Getting around in Santorini 

The Fira-Oia trail in Santorini is a 3-hour long hike that boasts spectacular views. We didn’t do that. Instead, we strolled in Oia and Fira, and then drove around Akrotiri for similar views, food and wine/coffee. Wherever in Santorini you are, the view is awesome. After you get the pictures of the blue domes and white buildings in Oia that is.

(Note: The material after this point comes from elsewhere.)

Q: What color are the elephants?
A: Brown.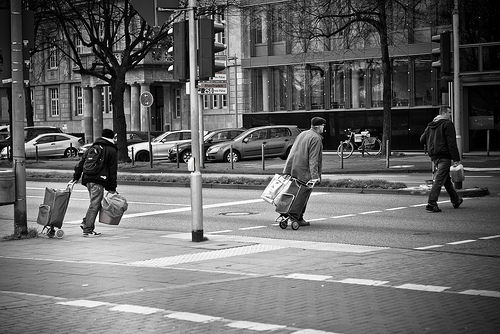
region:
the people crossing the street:
[253, 107, 473, 230]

There is only one main road in Santorini that is about 16km long in the shape of the letter C, laterally inverted. For this reason, car rental companies don’t rent out GPS units – you find your way with directions given (of the left, right, right, see Mexican restaurant then turn right variety) and a map with a red bold line indicating the main road as well as thinner lines for the side roads. That’s it. Roads are signposted but not very well. Educated guesses and a hang loose attitude will come in handy.


The roads are also rather narrow with big tour buses zipping by too so it would be more restful for your heart if a smaller car was used. For €45 per day, we had a nifty Nissan Micra automatic, a beat-up car that has seen better days and had a bit of trouble going uphill with 5 in it. Heh. The poor thing was suffering. Petrol wasn’t cheap either – €1.87 per litre. But self-drive is highly recommended just so you can experience the island in your own time. It is one of the more efficient and economical methods of moving around Santorini compared to day tours (from €30 onwards per prsn) and public buses (€1.80 per prsn per way). Did I mention that parking is free everywhere?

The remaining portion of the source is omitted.